Problem description
Leaving out the pictures, retype the lines from the top of the listing through the line with "1. Magistrates should" exactly.

##### Data for analysis

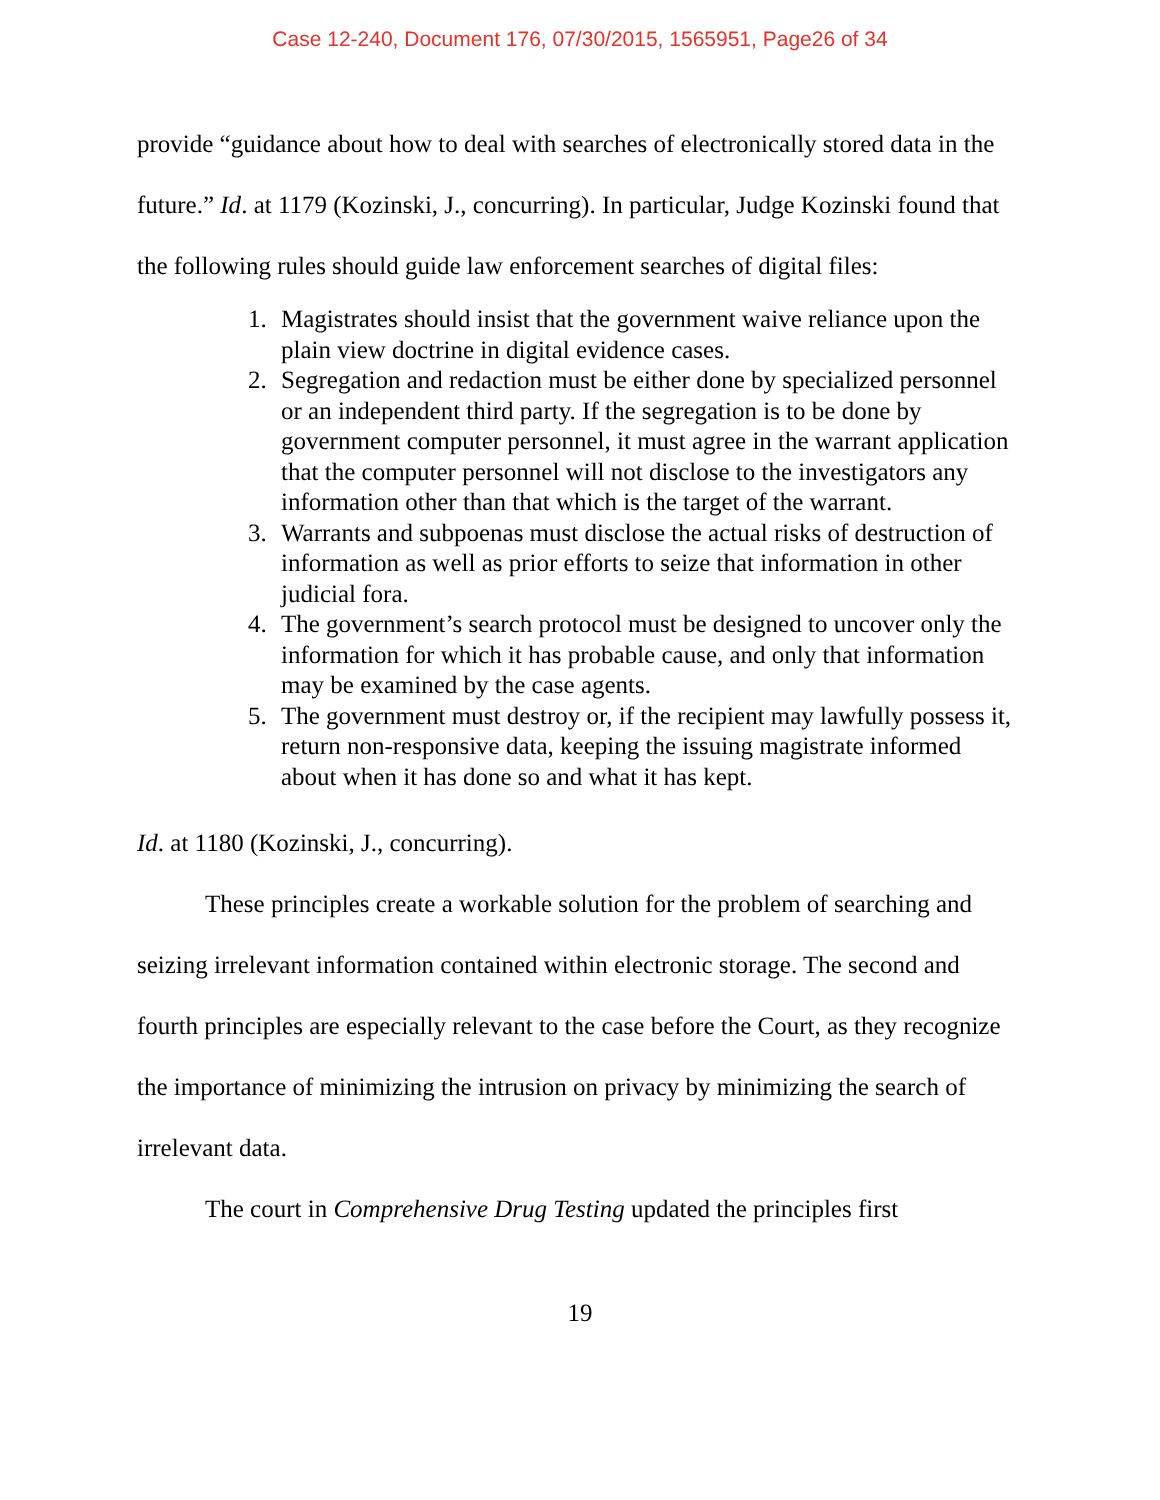Case 12-240, Document 176, 07/30/2015, 1565951, Page26 of 34
provide “guidance about how to deal with searches of electronically stored data in the future.” Id. at 1179 (Kozinski, J., concurring). In particular, Judge Kozinski found that the following rules should guide law enforcement searches of digital files:
1. Magistrates should insist that the government waive reliance upon the plain view doctrine in digital evidence cases.
2. Segregation and redaction must be either done by specialized personnel or an independent third party. If the segregation is to be done by government computer personnel, it must agree in the warrant application that the computer personnel will not disclose to the investigators any information other than that which is the target of the warrant.
3. Warrants and subpoenas must disclose the actual risks of destruction of information as well as prior efforts to seize that information in other judicial fora.
4. The government’s search protocol must be designed to uncover only the information for which it has probable cause, and only that information may be examined by the case agents.
5. The government must destroy or, if the recipient may lawfully possess it, return non-responsive data, keeping the issuing magistrate informed about when it has done so and what it has kept.
Id. at 1180 (Kozinski, J., concurring).
These principles create a workable solution for the problem of searching and seizing irrelevant information contained within electronic storage. The second and fourth principles are especially relevant to the case before the Court, as they recognize the importance of minimizing the intrusion on privacy by minimizing the search of irrelevant data.
The court in Comprehensive Drug Testing updated the principles first
19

##########

Result
Case 12-240, Document 176, 07/30/2015, 1565951, Page26 of 34
provide “guidance about how to deal with searches of electronically stored data in the future.” Id. at 1179 (Kozinski, J., concurring). In particular, Judge Kozinski found that the following rules should guide law enforcement searches of digital files:
1. Magistrates should insist that the government waive reliance upon the plain view doctrine in digital evidence cases.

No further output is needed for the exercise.